2174 Tumor cells in blood of patients with metastatic carcinomas have been associated with poor survival prospects. In this study we evaluate the presence of cytogenetic abnormalities in Circulating Tumor Cells (CTC) detected in patients with metastatic prostate cancer. CTCs were enumerated in 7.5 mL of blood with the CellSearch System. After enumeration of the Cytokeratin+, CD45-, nucleated CTC, the fluid in the analysis cartridge was removed and the cells were fixed while maintaining their original position. Fluorescence in situ hybridization (FISH) is applied to the fixed cells labeling the centromeric regions of chromosome 1, 7, 8 and 17. After FISH the cartridges were placed on a CellTracks Analyzer equipped with a 40X objective (NA0.60). The previous identified CTCs are revisited and fluorescent images of each of the four chromosomes labels were acquired. Next, the copy number of chromosomes 1, 7, 8 and 17 were determined for each CTC. Leukocytes surrounding the CTC were used as internal controls. 61% of the blood samples taken after initiation of therapy contained ≥ 1 CTCs and FISH was applied to 84 of the CTC containing blood samples from 42 metastatic prostate cancer patients.

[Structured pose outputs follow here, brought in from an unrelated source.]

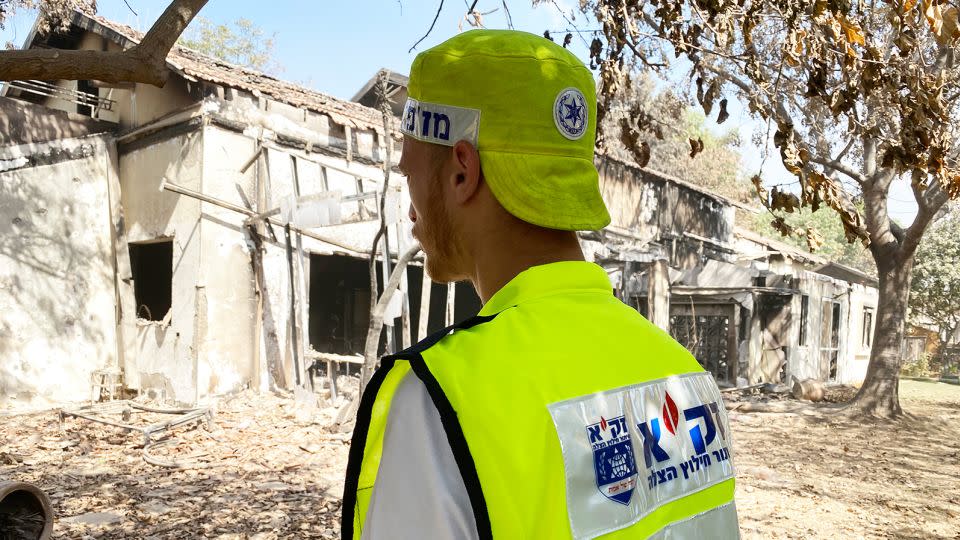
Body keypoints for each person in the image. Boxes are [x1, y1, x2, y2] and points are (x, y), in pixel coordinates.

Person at [341, 29, 739, 540]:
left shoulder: (438, 403)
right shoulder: (687, 377)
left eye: (410, 172)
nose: (409, 203)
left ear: (462, 170)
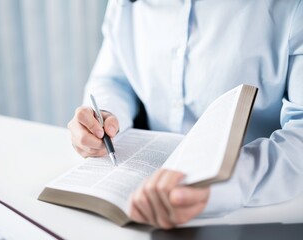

The 84 samples contained a total of 2932 CTC (mean=5, average= 33.7, SD=76.0). Of the 2932 CTC, 225 (8%) were lost during the fixation and FISH. Of the remaining 2707 CTC no FISH signals were detected in 69% of the CTC. The lack of FISH signals in these CTC is ascribed to apoptosis as the surrounding leukocytes showed good quality FISH signals. The 829 (31%) evaluable CTC contained on average 2.8 copies of chromosome 1, 3.0 copies of chromosome 7, 3.3 copies of chromosome 8 and 2.3 copies of chromosome 17. 664/829 (80%) of the CTC were aneuploid and a higher amplification of the chromosomes 1, 7, 8 and 17 was observed with increasing CTC number. In only 1 patient no aneuploid cells were detected and this patient only had 1 CTC. Heterogeneity in the chromosomal abnormalities was observed between CTC of different patients as well as among CTC of the same patient. In the same samples 885 leukocytes were evaluated as controls and showed an average of 1.9, 2.0, 1.9 and 1.8 copies of chromosome 1, 7, 8 and 17 respectively. Cytogenetic composition of CTC can be assessed after they have been identified by the CellSearch system. The relation between the presence of aneusomy, the extent of amplification and outcome will next be investigated.